Precise targeting remains the problem. How do you focus a horde of so-called ninja cells so they wage battle only against tumors, while sparing healthy tissue? We can live without B cells, Lee notes, but not without a brain or lungs.
Lee sees thymoma as a starting point. Just below the breastbone, the thymus is where T cells grow and mature. The gland increases in size until puberty before shrinking and turning to fat. “It’s dispensable,” Lee said. Because it educates T cells for specific functions, CAR T cells directed there won’t go rogue.
While thymoma is rare, affecting just 500 people in the U.S. annually, it’s tough to treat. Developing effective immunotherapy would do more than expand options for patients.
Reaching lofty goals for difficult cancers requires targets—and researchers to discover them. That’s where Brown’s generosity comes into play: providing Salman with funding to bring more talented scientists to Indiana. But there’s competition from other schools and start-ups awash in capital. “You have to convince them that they get the opportunity to build something really cool,” Lee said.
Once Salman has the people in place, she envisions the Brown Center inverting the conventional worldview of cancer research that focuses on a single disease. Immunotherapy is “disease agnostic”—a single target might be the solution for multiple cancers.
And researchers at the Brown Center will work along a spectrum. One scientist may find a target and pass it to another lab focused on understanding its structure and role in disease. That blueprint could go to a lab that specializes in building CARs and gathering exploratory data. “That’s the essential part,” Salman said. “We still have too many silos.”

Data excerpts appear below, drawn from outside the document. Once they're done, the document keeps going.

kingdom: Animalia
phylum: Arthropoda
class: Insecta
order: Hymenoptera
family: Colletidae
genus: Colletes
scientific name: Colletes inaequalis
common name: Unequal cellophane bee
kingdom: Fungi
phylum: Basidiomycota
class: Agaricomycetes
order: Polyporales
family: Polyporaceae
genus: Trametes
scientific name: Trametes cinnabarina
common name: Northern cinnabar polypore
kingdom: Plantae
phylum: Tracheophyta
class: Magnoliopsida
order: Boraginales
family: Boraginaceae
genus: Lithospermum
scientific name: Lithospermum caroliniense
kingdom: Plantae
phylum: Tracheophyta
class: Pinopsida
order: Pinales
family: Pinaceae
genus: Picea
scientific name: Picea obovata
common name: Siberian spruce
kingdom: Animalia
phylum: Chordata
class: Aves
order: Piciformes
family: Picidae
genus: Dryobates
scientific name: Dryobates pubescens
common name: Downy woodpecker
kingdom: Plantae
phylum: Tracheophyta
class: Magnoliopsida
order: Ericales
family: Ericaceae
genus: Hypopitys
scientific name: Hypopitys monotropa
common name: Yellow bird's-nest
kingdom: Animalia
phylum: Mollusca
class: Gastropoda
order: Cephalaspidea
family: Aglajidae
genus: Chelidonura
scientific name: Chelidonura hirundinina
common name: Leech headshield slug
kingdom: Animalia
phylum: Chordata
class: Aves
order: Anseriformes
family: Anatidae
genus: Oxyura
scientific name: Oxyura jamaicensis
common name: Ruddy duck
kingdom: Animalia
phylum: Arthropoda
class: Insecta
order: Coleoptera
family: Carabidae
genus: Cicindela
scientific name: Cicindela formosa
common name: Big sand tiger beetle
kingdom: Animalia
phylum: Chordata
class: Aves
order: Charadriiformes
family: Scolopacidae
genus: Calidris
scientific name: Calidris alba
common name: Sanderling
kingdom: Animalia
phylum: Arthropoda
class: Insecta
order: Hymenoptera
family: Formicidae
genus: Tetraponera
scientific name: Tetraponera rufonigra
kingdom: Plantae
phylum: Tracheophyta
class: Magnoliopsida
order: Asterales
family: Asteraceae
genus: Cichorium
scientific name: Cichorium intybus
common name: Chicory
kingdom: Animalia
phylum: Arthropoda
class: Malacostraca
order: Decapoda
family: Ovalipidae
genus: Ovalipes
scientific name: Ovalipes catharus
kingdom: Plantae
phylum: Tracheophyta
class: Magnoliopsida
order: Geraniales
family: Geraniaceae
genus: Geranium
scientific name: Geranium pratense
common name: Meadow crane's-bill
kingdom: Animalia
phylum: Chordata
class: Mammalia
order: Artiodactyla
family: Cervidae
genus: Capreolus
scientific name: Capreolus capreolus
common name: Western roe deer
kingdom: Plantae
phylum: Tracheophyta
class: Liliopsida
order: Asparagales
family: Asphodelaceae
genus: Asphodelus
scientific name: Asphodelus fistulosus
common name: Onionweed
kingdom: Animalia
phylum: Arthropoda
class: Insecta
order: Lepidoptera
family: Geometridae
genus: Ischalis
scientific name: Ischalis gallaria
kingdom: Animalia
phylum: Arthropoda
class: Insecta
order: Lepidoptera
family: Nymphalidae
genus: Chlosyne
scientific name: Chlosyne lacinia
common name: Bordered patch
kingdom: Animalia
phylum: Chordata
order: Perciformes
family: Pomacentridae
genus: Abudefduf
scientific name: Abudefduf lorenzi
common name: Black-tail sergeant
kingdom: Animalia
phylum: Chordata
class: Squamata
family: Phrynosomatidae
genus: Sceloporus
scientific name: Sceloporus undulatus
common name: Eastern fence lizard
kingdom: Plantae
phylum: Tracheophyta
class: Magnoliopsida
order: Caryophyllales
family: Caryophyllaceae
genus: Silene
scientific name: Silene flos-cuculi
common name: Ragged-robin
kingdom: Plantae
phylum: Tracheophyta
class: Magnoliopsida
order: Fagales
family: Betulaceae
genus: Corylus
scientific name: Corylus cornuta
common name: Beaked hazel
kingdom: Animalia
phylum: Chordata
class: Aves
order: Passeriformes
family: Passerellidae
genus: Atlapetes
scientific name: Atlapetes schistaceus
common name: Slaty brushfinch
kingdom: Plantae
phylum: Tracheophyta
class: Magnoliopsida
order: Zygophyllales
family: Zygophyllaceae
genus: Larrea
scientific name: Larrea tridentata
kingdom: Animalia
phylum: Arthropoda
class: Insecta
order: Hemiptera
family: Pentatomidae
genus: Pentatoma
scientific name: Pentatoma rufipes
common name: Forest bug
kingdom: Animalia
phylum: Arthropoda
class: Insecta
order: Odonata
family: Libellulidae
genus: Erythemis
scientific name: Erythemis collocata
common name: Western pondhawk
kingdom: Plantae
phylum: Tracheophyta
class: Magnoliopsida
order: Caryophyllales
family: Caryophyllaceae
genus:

VICKI GRAVES IS eager to get started.
Shortly after Brown made his gift, Graves oversaw a transformation of a roughed-out space on the third floor of University Hospital into a facility that could make a living drug. Today, it is modest in size: two suites, four incubators, and 19 staffers. Still, the School of Medicine is on par with regional peers. At capacity, the facility could make CAR T cells for 70 patients each year.
Even as it awaited a leader like Salman, the facility was useful. Staff help other researchers flesh out roadmaps to make CAR T cells. They assist with preparing CAR T cells for pediatric patients at Riley Hospital for Children. And there’s a project to make a “cell-free” product to treat ALS.
“We’re not sitting on our hands,” said Graves, who is director the facility. “We’ve been ready.”
That wait, though, was the product of upstream personnel needs, including Lee’s recruitment and installation as a successor to Patrick Loehrer, MD, as director of the Simon Comprehensive Cancer Center.
Now that Salman is here, her clinical trial stands out as a watershed moment. “It’s going to be the first cellular product we’ve been able to manufacture all the way through,” said Emily Hopewell, PhD, director of the Cell and Gene Therapy Manufacturing Facility.
IU still needs FDA approval. It must show that its Indianapolis facility can read and carry out the same recipe used in Louisville. At 90 pages long and written for someone else, that’s not as simple as it sounds. But engineering runs, which take a minimum of six weeks, are underway.
Helping advance the timetable, though, is that every step of the process—cell collection, receptor creation and manufacturing, and patient care—can unfold in one place. At the current pace, Hopewell said, IU could be preparing CAR T cells for patients by late summer or early fall.